## Written exercise
Present as a numbered list the lines of the listing, starting with the line containing "text В ходе" and going on through the line containing "table_cell 2 [824, 772, 959, 859]". Leave out any blank lines.

Element box records
_ _ _ _
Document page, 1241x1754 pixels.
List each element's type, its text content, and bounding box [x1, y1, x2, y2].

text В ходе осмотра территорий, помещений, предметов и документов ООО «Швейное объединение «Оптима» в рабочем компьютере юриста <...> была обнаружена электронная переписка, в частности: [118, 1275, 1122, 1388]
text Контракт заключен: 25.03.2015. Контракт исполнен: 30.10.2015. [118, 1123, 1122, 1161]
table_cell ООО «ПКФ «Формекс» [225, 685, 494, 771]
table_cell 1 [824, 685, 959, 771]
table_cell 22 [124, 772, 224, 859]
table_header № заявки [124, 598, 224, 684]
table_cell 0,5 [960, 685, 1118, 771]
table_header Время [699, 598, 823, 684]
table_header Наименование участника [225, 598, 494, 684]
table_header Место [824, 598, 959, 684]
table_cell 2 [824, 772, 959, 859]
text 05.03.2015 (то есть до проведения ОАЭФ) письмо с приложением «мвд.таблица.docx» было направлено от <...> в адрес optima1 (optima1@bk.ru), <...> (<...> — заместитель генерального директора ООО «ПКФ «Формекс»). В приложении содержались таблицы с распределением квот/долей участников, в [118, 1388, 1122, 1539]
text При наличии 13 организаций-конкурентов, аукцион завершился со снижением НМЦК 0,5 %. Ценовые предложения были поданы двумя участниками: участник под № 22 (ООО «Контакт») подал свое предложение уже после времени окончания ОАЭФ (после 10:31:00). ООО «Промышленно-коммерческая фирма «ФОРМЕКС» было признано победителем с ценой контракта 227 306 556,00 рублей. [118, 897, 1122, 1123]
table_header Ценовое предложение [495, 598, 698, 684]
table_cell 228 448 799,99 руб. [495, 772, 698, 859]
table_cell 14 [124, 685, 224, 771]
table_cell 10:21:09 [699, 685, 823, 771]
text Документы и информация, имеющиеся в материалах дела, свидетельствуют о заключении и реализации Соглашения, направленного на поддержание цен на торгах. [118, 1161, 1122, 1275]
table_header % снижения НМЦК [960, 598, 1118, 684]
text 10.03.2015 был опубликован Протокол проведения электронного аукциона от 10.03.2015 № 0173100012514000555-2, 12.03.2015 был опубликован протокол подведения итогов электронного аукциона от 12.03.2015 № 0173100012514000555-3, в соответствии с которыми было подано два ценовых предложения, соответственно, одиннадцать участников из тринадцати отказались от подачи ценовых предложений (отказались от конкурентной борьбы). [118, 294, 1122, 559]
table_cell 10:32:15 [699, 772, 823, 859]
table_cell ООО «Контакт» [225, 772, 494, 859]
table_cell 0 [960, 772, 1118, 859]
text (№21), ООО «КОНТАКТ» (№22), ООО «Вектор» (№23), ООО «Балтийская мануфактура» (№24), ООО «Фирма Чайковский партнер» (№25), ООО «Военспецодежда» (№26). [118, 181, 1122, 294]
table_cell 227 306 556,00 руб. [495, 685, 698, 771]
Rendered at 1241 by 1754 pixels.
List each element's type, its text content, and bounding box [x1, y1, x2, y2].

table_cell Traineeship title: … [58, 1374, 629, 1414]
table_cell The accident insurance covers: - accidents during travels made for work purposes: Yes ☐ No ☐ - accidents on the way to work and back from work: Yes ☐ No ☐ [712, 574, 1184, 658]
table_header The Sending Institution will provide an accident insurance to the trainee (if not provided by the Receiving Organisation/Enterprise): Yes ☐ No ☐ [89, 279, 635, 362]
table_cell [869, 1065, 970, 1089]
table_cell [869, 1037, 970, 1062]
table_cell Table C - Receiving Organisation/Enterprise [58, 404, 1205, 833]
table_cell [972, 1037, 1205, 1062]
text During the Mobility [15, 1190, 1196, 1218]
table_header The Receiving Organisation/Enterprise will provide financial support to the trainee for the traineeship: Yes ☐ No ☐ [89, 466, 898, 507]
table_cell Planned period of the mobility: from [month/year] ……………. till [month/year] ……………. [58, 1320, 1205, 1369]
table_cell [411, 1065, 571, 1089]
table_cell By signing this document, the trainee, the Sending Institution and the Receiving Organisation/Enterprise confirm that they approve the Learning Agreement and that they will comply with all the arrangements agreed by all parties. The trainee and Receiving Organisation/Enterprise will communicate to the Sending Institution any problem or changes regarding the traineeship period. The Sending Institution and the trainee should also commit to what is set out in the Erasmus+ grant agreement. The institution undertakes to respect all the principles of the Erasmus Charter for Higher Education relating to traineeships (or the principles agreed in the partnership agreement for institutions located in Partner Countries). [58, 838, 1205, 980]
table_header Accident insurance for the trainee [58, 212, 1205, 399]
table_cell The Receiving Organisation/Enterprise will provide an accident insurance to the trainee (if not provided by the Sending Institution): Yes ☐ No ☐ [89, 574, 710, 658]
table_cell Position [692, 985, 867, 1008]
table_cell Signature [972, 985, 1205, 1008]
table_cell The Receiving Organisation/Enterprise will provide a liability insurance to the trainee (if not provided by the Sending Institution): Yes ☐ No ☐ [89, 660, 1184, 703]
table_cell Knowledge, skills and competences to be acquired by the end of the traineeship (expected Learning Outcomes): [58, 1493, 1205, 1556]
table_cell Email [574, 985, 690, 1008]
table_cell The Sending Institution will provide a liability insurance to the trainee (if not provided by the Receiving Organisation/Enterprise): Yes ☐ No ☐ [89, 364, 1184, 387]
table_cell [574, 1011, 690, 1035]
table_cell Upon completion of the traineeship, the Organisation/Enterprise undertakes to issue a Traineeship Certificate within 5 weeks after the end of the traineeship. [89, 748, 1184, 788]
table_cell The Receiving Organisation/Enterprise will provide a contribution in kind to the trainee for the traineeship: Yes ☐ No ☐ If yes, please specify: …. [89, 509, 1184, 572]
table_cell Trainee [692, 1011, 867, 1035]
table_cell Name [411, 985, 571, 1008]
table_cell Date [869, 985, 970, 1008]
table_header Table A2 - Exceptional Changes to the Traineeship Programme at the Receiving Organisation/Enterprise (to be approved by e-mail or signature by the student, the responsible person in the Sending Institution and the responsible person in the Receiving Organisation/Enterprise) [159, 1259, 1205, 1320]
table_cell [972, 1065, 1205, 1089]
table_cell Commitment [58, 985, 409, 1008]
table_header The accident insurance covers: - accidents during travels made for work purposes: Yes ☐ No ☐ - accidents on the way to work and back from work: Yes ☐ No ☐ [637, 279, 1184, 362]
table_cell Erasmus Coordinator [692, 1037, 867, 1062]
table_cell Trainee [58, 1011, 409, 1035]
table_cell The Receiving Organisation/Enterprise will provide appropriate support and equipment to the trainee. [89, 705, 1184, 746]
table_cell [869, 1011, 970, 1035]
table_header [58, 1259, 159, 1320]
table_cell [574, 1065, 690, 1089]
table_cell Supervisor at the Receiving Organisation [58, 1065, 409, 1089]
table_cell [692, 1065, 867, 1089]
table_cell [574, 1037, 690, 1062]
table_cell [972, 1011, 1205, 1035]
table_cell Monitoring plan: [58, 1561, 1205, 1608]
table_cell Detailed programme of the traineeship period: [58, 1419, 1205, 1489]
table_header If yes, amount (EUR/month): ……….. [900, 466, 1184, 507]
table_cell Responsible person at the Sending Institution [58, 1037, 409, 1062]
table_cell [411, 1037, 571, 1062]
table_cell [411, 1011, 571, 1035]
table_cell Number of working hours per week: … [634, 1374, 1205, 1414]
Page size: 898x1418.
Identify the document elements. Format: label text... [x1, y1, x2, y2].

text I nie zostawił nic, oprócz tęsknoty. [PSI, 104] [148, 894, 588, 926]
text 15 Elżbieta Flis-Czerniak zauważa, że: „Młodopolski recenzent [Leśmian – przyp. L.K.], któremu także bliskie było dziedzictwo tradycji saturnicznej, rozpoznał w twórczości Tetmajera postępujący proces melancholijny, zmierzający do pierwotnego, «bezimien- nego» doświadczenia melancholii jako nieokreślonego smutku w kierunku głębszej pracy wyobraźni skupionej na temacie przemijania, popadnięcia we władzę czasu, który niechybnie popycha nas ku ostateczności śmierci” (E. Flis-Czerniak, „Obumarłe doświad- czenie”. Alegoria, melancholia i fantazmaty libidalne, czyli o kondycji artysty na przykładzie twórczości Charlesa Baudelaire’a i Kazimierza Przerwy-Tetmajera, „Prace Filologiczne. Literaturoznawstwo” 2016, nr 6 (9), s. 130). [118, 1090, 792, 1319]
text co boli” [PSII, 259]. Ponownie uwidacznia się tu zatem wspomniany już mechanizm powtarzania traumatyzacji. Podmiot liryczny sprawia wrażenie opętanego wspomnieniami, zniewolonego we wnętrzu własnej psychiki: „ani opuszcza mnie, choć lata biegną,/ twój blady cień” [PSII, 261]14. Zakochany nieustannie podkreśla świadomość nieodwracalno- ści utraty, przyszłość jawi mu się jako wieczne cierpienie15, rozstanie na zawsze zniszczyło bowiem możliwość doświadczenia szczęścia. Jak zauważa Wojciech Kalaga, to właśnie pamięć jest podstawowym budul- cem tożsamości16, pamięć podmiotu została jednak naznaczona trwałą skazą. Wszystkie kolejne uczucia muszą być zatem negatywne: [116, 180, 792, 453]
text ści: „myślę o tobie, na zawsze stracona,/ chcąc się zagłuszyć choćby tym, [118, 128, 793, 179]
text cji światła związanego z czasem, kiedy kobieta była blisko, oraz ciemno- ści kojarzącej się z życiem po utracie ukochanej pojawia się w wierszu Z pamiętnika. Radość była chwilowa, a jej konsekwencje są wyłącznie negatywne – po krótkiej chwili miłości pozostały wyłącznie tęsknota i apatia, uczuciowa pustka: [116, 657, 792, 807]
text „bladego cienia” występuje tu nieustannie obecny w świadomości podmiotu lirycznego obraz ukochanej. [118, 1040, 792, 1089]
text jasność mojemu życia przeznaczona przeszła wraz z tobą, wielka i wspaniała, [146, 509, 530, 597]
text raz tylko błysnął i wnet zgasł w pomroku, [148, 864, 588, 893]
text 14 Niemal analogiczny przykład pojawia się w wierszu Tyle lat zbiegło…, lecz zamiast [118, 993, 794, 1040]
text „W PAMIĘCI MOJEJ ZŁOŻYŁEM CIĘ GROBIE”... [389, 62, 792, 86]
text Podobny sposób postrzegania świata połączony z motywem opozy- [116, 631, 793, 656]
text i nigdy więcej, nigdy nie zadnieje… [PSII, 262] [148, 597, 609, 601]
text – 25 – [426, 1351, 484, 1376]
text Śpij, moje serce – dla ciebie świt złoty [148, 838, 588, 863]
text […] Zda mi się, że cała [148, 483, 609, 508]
_ _ _ _
## Written solution
1. text В ходе осмотра территорий, помещений, предметов и документов ООО «Швейное объединение «Оптима» в рабочем компьютере юриста <...> была обнаружена электронная переписка, в частности: [118, 1275, 1122, 1388]
2. text Контракт заключен: 25.03.2015. Контракт исполнен: 30.10.2015. [118, 1123, 1122, 1161]
3. table_cell ООО «ПКФ «Формекс» [225, 685, 494, 771]
4. table_cell 1 [824, 685, 959, 771]
5. table_cell 22 [124, 772, 224, 859]
6. table_header № заявки [124, 598, 224, 684]
7. table_cell 0,5 [960, 685, 1118, 771]
8. table_header Время [699, 598, 823, 684]
9. table_header Наименование участника [225, 598, 494, 684]
10. table_header Место [824, 598, 959, 684]
11. table_cell 2 [824, 772, 959, 859]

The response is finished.